-- Provided data follows --

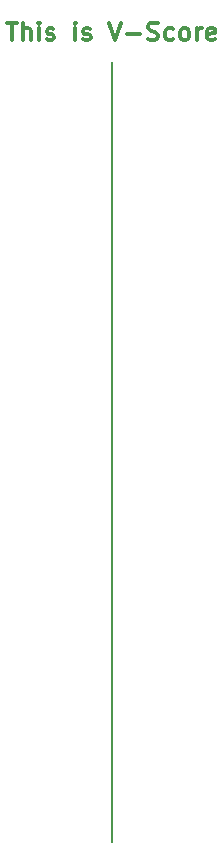
<source format=gbr>
G04 #@! TF.FileFunction,Drawing*
%FSLAX46Y46*%
G04 Gerber Fmt 4.6, Leading zero omitted, Abs format (unit mm)*
G04 Created by KiCad (PCBNEW 4.0.7) date 01/09/18 02:32:33*
%MOMM*%
%LPD*%
G01*
G04 APERTURE LIST*
%ADD10C,0.100000*%
%ADD11C,0.300000*%
%ADD12C,0.200000*%
G04 APERTURE END LIST*
D10*
D11*
X99692143Y-62678571D02*
X100549286Y-62678571D01*
X100120715Y-64178571D02*
X100120715Y-62678571D01*
X101049286Y-64178571D02*
X101049286Y-62678571D01*
X101692143Y-64178571D02*
X101692143Y-63392857D01*
X101620714Y-63250000D01*
X101477857Y-63178571D01*
X101263572Y-63178571D01*
X101120714Y-63250000D01*
X101049286Y-63321429D01*
X102406429Y-64178571D02*
X102406429Y-63178571D01*
X102406429Y-62678571D02*
X102335000Y-62750000D01*
X102406429Y-62821429D01*
X102477857Y-62750000D01*
X102406429Y-62678571D01*
X102406429Y-62821429D01*
X103049286Y-64107143D02*
X103192143Y-64178571D01*
X103477858Y-64178571D01*
X103620715Y-64107143D01*
X103692143Y-63964286D01*
X103692143Y-63892857D01*
X103620715Y-63750000D01*
X103477858Y-63678571D01*
X103263572Y-63678571D01*
X103120715Y-63607143D01*
X103049286Y-63464286D01*
X103049286Y-63392857D01*
X103120715Y-63250000D01*
X103263572Y-63178571D01*
X103477858Y-63178571D01*
X103620715Y-63250000D01*
X105477858Y-64178571D02*
X105477858Y-63178571D01*
X105477858Y-62678571D02*
X105406429Y-62750000D01*
X105477858Y-62821429D01*
X105549286Y-62750000D01*
X105477858Y-62678571D01*
X105477858Y-62821429D01*
X106120715Y-64107143D02*
X106263572Y-64178571D01*
X106549287Y-64178571D01*
X106692144Y-64107143D01*
X106763572Y-63964286D01*
X106763572Y-63892857D01*
X106692144Y-63750000D01*
X106549287Y-63678571D01*
X106335001Y-63678571D01*
X106192144Y-63607143D01*
X106120715Y-63464286D01*
X106120715Y-63392857D01*
X106192144Y-63250000D01*
X106335001Y-63178571D01*
X106549287Y-63178571D01*
X106692144Y-63250000D01*
X108335001Y-62678571D02*
X108835001Y-64178571D01*
X109335001Y-62678571D01*
X109835001Y-63607143D02*
X110977858Y-63607143D01*
X111620715Y-64107143D02*
X111835001Y-64178571D01*
X112192144Y-64178571D01*
X112335001Y-64107143D01*
X112406430Y-64035714D01*
X112477858Y-63892857D01*
X112477858Y-63750000D01*
X112406430Y-63607143D01*
X112335001Y-63535714D01*
X112192144Y-63464286D01*
X111906430Y-63392857D01*
X111763572Y-63321429D01*
X111692144Y-63250000D01*
X111620715Y-63107143D01*
X111620715Y-62964286D01*
X111692144Y-62821429D01*
X111763572Y-62750000D01*
X111906430Y-62678571D01*
X112263572Y-62678571D01*
X112477858Y-62750000D01*
X113763572Y-64107143D02*
X113620715Y-64178571D01*
X113335001Y-64178571D01*
X113192143Y-64107143D01*
X113120715Y-64035714D01*
X113049286Y-63892857D01*
X113049286Y-63464286D01*
X113120715Y-63321429D01*
X113192143Y-63250000D01*
X113335001Y-63178571D01*
X113620715Y-63178571D01*
X113763572Y-63250000D01*
X114620715Y-64178571D02*
X114477857Y-64107143D01*
X114406429Y-64035714D01*
X114335000Y-63892857D01*
X114335000Y-63464286D01*
X114406429Y-63321429D01*
X114477857Y-63250000D01*
X114620715Y-63178571D01*
X114835000Y-63178571D01*
X114977857Y-63250000D01*
X115049286Y-63321429D01*
X115120715Y-63464286D01*
X115120715Y-63892857D01*
X115049286Y-64035714D01*
X114977857Y-64107143D01*
X114835000Y-64178571D01*
X114620715Y-64178571D01*
X115763572Y-64178571D02*
X115763572Y-63178571D01*
X115763572Y-63464286D02*
X115835000Y-63321429D01*
X115906429Y-63250000D01*
X116049286Y-63178571D01*
X116192143Y-63178571D01*
X117263571Y-64107143D02*
X117120714Y-64178571D01*
X116835000Y-64178571D01*
X116692143Y-64107143D01*
X116620714Y-63964286D01*
X116620714Y-63392857D01*
X116692143Y-63250000D01*
X116835000Y-63178571D01*
X117120714Y-63178571D01*
X117263571Y-63250000D01*
X117335000Y-63392857D01*
X117335000Y-63535714D01*
X116620714Y-63678571D01*
D12*
X108585000Y-132080000D02*
X108585000Y-66040000D01*
M02*

</source>
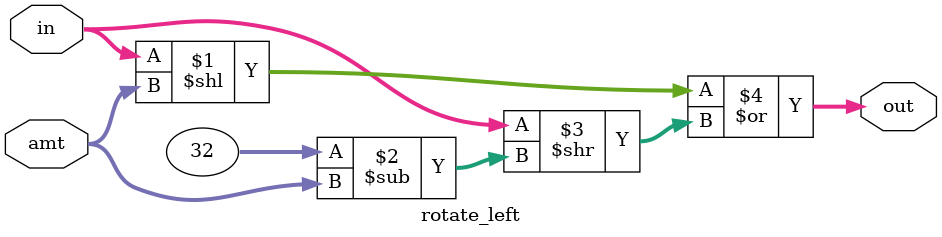
<source format=v>

module rotate_left (
    input [31:0] in,
    input [4:0] amt,
    output [31:0] out
);

    // Your code here
    assign out = (in<<amt) | (in>>(32-amt));

endmodule

</source>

-- Provided data concluded --

(Work item):
Starting with the line that holds "X106335001Y-63178571D01*" and ending with the line that holds "X113120715Y-63321429D01*", retype every line in the data above exactly, and nothing else.

(Response to the task):
X106335001Y-63178571D01*
X106549287Y-63178571D01*
X106692144Y-63250000D01*
X108335001Y-62678571D02*
X108835001Y-64178571D01*
X109335001Y-62678571D01*
X109835001Y-63607143D02*
X110977858Y-63607143D01*
X111620715Y-64107143D02*
X111835001Y-64178571D01*
X112192144Y-64178571D01*
X112335001Y-64107143D01*
X112406430Y-64035714D01*
X112477858Y-63892857D01*
X112477858Y-63750000D01*
X112406430Y-63607143D01*
X112335001Y-63535714D01*
X112192144Y-63464286D01*
X111906430Y-63392857D01*
X111763572Y-63321429D01*
X111692144Y-63250000D01*
X111620715Y-63107143D01*
X111620715Y-62964286D01*
X111692144Y-62821429D01*
X111763572Y-62750000D01*
X111906430Y-62678571D01*
X112263572Y-62678571D01*
X112477858Y-62750000D01*
X113763572Y-64107143D02*
X113620715Y-64178571D01*
X113335001Y-64178571D01*
X113192143Y-64107143D01*
X113120715Y-64035714D01*
X113049286Y-63892857D01*
X113049286Y-63464286D01*
X113120715Y-63321429D01*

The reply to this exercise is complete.